Additionally, some friends posted photos taken in Nepal, where they are doing language surveys in remote Himalayan villages. Ben and Holly are abundantly blessed with God-given talents, and Ben’s photos are National Geographic-worthy, to say the least. He is also somewhat of a purist, relying on the knowledge he has gained and his experience behind the camera to capture the pure heart of each scene. In this age of digital revolution when any person can manipulate an image into seeming perfection, Ben’s photos are beautiful and technically wondrous just as they are; the images are minimally manipulated if at all. This morning I came across this photo, and it was so overwhelmingly beautiful I didn’t even look at the rest; it is difficult to take in so much beauty all at once. (Please click on this photo to make is larger)

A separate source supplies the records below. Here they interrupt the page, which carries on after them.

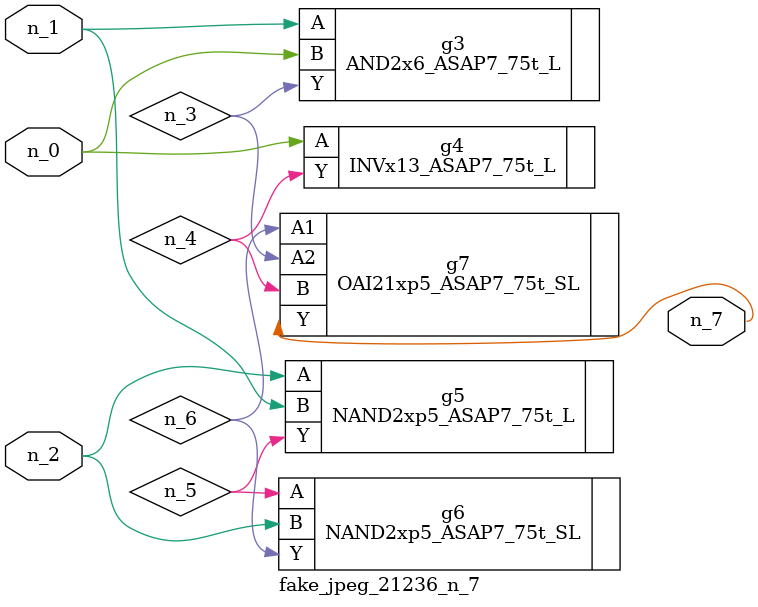
<source format=v>
module fake_jpeg_21236_n_7 (n_0, n_2, n_1, n_7);

input n_0;
input n_2;
input n_1;

output n_7;

wire n_3;
wire n_4;
wire n_6;
wire n_5;

AND2x6_ASAP7_75t_L g3 ( 
.A(n_1),
.B(n_0),
.Y(n_3)
);

INVx13_ASAP7_75t_L g4 ( 
.A(n_0),
.Y(n_4)
);

NAND2xp5_ASAP7_75t_L g5 ( 
.A(n_2),
.B(n_1),
.Y(n_5)
);

NAND2xp5_ASAP7_75t_SL g6 ( 
.A(n_5),
.B(n_2),
.Y(n_6)
);

OAI21xp5_ASAP7_75t_SL g7 ( 
.A1(n_6),
.A2(n_3),
.B(n_4),
.Y(n_7)
);


endmodule
</source>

Now I think of the best this earth has to offer: I try to imagine standing on that mountain in Nepal, with the stunning beauty of the Kiev Chamber Choir singing ‘Bless the Lord, Oh My Soul’ (one of the few pieces of music on this earth that will move me to tears EVERY time. Sometimes even when I am only thinking about it…like now…) ringing in my ears, with this morning’s ambrosial breeze on my face, and my mind quiet and at peace. I can’t help but to think that Heaven has got to be like this. I let myself bask in that thought for about a minute before I venture forward in my thoughts a little more. I know, intellectually, that Heaven will be nothing like this. It is so far beyond the best of this imperfect world that I cannot even reckon it. Then there is that final thought, the subject of Jesus.
I am working my way through Francis Chan’s book “Crazy Love,” and it is a wonderful book. Within the narrative he puts forth this challenge: If every one of our favorite and most amazing things will be waiting for us in Heaven, but there is no Jesus, will we still want to go? It is a perfectly legitimate question. We as Christians are called to be so in love with Jesus that NONE of the rest of this stuff, as amazing and visceral as it all is, matters. What only matters is to be with Him, the Author of our salvation. After all, this is why we were saved (if we are) in the first place, to gain access to the God of Heaven and of Earth. (Ephesians 2:5-7)
So we might think, when considering these awesome earthly wonders, that it does not get any better than this. Our mind cannot comprehend what it does not know.
‘But, as it is written, "What no eye has seen, nor ear heard, nor the heart of man imagined, what God has prepared for those who love him"—‘ I Corinthians 2:9
So I soak in the light, and bask in the beauty of the day….and think about the time when it will be unimaginably better…even better than this.